### [Exercise requirements]
Exclude the pictures and reproduce the remaining data exactly as written.

### [Collection entries]
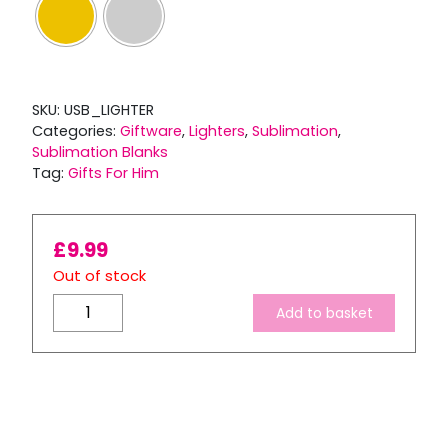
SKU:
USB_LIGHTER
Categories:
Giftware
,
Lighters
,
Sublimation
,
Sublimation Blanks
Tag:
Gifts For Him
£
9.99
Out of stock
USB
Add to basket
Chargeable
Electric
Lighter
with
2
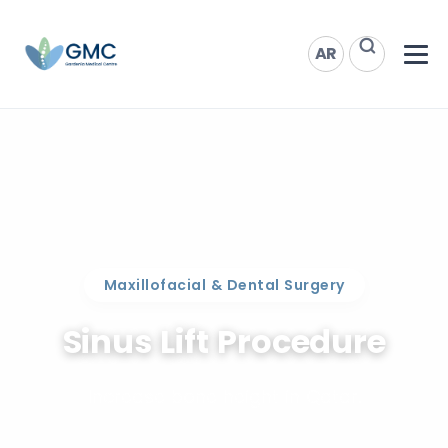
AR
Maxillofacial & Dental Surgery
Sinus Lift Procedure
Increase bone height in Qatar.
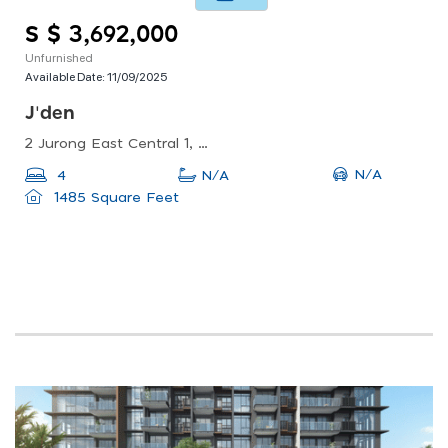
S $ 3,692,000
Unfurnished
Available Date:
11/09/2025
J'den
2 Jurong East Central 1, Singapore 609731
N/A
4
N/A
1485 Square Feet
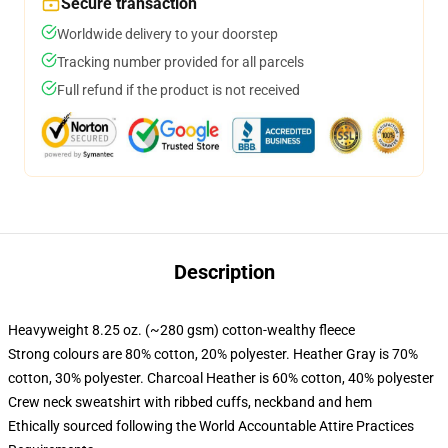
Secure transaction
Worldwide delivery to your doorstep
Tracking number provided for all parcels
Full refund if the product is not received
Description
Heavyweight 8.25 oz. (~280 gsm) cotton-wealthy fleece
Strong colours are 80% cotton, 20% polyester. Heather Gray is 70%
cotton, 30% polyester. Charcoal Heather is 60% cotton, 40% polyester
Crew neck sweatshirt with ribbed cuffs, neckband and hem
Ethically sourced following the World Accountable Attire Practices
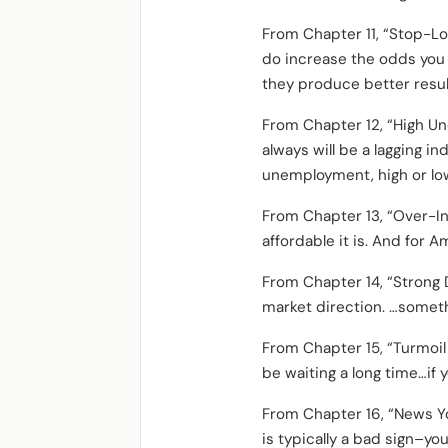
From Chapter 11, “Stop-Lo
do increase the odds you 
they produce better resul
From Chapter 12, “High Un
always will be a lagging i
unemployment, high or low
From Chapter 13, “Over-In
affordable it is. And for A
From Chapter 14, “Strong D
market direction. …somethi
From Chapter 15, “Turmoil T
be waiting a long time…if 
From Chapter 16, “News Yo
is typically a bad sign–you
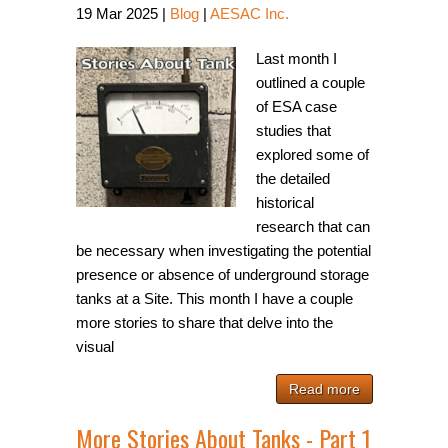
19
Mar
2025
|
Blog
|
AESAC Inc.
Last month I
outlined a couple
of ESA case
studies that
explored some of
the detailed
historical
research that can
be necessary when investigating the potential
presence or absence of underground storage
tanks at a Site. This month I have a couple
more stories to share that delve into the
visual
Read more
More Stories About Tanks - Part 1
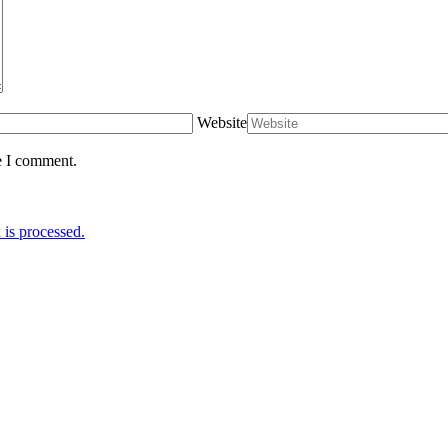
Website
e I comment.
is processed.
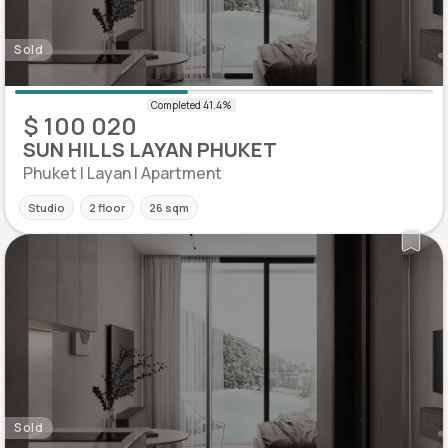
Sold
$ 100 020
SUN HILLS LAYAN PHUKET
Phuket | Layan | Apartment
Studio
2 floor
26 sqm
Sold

### [Written answer]
SKU:
USB_LIGHTER
Categories:
Giftware
,
Lighters
,
Sublimation
,
Sublimation Blanks
Tag:
Gifts For Him
£
9.99
Out of stock
USB
Add to basket
Chargeable
Electric
Lighter
with
2
AR
Maxillofacial & Dental Surgery
Sinus Lift Procedure
Increase bone height in Qatar.
S $ 3,692,000
Unfurnished
Available Date:
11/09/2025
J'den
2 Jurong East Central 1, Singapore 609731
N/A
4
N/A
1485 Square Feet
Secure transaction
Worldwide delivery to your doorstep
Tracking number provided for all parcels
Full refund if the product is not received
Description
Heavyweight 8.25 oz. (~280 gsm) cotton-wealthy fleece
Strong colours are 80% cotton, 20% polyester. Heather Gray is 70%
cotton, 30% polyester. Charcoal Heather is 60% cotton, 40% polyester
Crew neck sweatshirt with ribbed cuffs, neckband and hem
Ethically sourced following the World Accountable Attire Practices
From Chapter 11, “Stop-Lo
do increase the odds you 
they produce better resul
From Chapter 12, “High Un
always will be a lagging i
unemployment, high or low
From Chapter 13, “Over-In
affordable it is. And for A
From Chapter 14, “Strong D
market direction. …somethi
From Chapter 15, “Turmoil T
be waiting a long time…if 
From Chapter 16, “News Yo
is typically a bad sign–you
19
Mar
2025
|
Blog
|
AESAC Inc.
Last month I
outlined a couple
of ESA case
studies that
explored some of
the detailed
historical
research that can
be necessary when investigating the potential
presence or absence of underground storage
tanks at a Site. This month I have a couple
more stories to share that delve into the
visual
Read more
More Stories About Tanks - Part 1
Website
e I comment.
is processed.
Sold
$ 100 020
SUN HILLS LAYAN PHUKET
Phuket | Layan | Apartment
Studio
2 floor
26 sqm
Sold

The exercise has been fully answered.